Extracted text –
· · · · · · ·
“Empowering women” through Pole Dancing.

This is gonna look sooooooo good on my resume!

You just cannot make this shit up.

LONDON (AFP) – A renowned debating society at Cambridge University said Monday it would offer pole dancing tuition to members, in a building more used to the presence of international statesmen.

The Cambridge Union Society said female students would be offered lessons in the sensuous dance more often associated with strip clubs than the historic chambers of one of the world’s top universities

Hey! That’s what girlz are for, right? Might as well get them started in their profession, right?

Besides, Cambridge University wants to Empower women and what better way than to teach them Pole Dancing.

A Cambridge Union spokeswoman defended the move, saying there was “nothing degrading” about it.

“We are of the opinion that classes like these are a way of empowering women, as well as being a fantastic way to exercise and have fun together with other women,” she said.

“If an intelligent, independent woman wishes to learn a particular form of dance in respectable surroundings, we see nothing degrading in that.”
· · · · · · ·
Tasks to carry out –
- a) Reproduce the part of the pole dancing post between "You just cannot" and "them Pole Dancing.", inclusive.
- b) Pick up the post about pole dancing lessons at the Cambridge Union after its last sentence and keep it going.
· · · · · · ·
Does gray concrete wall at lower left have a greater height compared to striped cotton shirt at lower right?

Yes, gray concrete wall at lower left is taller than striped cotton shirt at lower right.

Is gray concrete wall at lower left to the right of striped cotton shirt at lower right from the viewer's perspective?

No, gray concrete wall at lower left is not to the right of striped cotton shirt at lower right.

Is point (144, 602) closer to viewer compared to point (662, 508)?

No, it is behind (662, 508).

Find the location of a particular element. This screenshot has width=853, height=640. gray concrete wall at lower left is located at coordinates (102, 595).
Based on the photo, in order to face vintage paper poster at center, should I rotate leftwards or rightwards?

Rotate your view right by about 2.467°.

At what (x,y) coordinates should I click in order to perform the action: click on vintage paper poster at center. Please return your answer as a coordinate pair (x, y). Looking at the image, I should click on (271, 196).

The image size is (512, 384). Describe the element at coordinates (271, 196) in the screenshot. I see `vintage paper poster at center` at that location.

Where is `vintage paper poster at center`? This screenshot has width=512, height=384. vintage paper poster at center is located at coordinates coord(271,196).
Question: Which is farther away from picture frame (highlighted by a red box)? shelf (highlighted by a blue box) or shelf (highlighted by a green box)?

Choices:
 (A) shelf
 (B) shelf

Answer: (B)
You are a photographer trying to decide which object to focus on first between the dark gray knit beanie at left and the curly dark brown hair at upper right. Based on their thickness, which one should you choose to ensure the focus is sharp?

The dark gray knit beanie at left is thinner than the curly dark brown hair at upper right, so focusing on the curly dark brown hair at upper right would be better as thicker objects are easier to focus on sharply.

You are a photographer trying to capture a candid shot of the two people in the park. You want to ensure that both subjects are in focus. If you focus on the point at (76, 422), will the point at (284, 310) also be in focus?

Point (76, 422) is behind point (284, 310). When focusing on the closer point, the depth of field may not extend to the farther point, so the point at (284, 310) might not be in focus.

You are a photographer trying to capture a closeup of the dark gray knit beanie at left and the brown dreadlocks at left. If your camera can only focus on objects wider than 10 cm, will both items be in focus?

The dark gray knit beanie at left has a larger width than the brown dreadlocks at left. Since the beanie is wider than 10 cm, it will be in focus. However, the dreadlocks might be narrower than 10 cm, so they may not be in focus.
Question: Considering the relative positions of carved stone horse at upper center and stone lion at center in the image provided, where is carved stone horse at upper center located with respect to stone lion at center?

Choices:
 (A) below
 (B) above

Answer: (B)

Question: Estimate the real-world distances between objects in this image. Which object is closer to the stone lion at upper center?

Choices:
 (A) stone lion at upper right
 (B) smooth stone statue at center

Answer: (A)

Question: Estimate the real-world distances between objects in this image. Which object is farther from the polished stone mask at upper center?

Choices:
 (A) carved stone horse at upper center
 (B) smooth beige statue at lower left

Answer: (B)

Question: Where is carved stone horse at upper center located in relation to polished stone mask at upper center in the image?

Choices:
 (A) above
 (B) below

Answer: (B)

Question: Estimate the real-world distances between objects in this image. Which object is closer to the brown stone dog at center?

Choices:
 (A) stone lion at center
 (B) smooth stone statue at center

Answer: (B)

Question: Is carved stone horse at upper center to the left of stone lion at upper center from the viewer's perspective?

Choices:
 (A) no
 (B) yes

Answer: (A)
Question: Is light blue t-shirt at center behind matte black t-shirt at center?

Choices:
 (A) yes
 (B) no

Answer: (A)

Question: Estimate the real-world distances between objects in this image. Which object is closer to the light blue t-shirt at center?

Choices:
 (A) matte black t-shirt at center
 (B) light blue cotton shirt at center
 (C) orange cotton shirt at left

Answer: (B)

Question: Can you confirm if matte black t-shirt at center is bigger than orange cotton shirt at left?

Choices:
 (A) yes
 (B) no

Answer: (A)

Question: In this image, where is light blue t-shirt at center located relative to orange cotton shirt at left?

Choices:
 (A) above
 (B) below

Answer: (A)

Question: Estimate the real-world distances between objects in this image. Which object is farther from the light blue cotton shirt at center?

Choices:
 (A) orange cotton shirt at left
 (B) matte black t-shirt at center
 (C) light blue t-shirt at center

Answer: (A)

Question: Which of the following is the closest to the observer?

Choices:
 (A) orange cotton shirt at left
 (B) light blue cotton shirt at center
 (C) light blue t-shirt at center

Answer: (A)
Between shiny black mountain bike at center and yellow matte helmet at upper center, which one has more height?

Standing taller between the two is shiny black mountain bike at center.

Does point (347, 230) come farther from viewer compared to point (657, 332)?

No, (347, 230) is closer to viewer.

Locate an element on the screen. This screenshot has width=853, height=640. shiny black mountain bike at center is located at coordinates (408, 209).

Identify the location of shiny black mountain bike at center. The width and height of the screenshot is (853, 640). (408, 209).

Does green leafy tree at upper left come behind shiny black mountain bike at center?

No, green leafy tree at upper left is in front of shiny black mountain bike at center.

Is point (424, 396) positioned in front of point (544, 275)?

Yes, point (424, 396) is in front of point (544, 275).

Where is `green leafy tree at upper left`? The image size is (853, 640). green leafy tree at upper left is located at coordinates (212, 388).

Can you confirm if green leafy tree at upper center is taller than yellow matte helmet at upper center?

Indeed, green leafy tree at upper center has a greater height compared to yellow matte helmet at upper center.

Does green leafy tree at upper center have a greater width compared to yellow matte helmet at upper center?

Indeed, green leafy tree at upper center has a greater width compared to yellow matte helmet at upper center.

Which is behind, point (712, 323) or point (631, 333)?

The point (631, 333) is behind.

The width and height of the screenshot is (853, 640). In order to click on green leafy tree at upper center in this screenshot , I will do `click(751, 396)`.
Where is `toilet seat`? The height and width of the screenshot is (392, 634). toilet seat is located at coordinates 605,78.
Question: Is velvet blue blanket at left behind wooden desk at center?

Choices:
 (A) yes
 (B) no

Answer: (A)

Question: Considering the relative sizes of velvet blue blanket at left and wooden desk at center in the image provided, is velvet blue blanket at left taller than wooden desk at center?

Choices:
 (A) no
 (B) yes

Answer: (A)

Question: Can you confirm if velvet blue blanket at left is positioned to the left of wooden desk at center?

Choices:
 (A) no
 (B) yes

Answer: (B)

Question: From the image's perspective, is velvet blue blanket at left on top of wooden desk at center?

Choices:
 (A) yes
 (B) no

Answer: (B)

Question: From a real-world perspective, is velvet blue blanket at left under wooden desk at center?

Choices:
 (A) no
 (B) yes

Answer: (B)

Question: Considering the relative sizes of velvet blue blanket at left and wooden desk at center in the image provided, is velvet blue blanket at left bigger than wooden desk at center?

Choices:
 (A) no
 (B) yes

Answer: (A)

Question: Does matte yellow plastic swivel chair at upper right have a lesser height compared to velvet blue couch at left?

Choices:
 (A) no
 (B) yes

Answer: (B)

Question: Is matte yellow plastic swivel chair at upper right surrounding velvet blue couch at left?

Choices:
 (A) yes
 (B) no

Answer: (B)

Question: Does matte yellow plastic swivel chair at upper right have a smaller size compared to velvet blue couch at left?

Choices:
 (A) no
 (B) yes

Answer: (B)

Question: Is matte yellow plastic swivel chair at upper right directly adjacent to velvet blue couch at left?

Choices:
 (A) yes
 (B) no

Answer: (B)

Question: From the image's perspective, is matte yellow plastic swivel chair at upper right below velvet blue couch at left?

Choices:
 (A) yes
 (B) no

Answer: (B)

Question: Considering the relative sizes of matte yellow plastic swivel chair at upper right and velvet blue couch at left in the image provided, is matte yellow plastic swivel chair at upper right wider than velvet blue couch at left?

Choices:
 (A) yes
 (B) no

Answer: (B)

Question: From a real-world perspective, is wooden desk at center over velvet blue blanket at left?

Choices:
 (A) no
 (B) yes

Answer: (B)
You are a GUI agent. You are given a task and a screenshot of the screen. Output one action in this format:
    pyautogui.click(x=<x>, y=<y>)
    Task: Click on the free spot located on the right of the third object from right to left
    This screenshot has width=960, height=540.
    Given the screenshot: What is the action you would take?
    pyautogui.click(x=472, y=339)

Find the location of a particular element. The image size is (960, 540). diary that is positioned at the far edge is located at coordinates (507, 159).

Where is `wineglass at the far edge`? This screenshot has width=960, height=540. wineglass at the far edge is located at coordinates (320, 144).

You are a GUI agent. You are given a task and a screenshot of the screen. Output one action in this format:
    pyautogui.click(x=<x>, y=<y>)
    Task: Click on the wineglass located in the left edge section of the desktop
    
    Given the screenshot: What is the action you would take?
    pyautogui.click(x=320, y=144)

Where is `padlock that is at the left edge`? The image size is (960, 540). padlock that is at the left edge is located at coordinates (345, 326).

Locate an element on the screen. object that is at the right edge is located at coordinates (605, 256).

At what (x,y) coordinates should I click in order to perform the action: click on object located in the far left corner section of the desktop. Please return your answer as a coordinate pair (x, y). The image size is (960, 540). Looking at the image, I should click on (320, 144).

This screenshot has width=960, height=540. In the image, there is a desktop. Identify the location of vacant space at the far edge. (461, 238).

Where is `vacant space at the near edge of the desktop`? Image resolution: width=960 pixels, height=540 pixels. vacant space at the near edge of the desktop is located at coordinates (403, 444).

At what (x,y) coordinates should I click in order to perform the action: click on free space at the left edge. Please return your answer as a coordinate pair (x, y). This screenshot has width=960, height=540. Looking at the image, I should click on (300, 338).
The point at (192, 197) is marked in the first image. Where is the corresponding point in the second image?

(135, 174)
· · · · · · ·
Answer list –
- a)
You just cannot make this shit up.

LONDON (AFP) – A renowned debating society at Cambridge University said Monday it would offer pole dancing tuition to members, in a building more used to the presence of international statesmen.

The Cambridge Union Society said female students would be offered lessons in the sensuous dance more often associated with strip clubs than the historic chambers of one of the world’s top universities

Hey! That’s what girlz are for, right? Might as well get them started in their profession, right?

Besides, Cambridge University wants to Empower women and what better way than to teach them Pole Dancing.

- b)
Given the administration and Congress we have been suffering, who have miraculously set Gender Relations and Women’s Rights back a minimum of 40 years, can the USA be far behind? And given the mentality of younger women these days, I’ll bet they will be tripping all over themselves to sign up.  Winner gets an advanced scholarship in Lap Dancing! Their parents will be so proud!

Maybe  there could even be……….an InternationalPole Dancing Competition! We could use Rahm, Larry Summers, David Letterman and that cardboard-cutout humping speech writer as runoff judges! We might even toss in Rush Limbaugh, because we wouldn’t want to slight Republican Pigs. No sir. This will be a bipartisan competition for Miss Pole Dance USA.

Sounds like a Plan! Go USA!

Update: Are The Olympics Ready For Pole Dancing? I might have known.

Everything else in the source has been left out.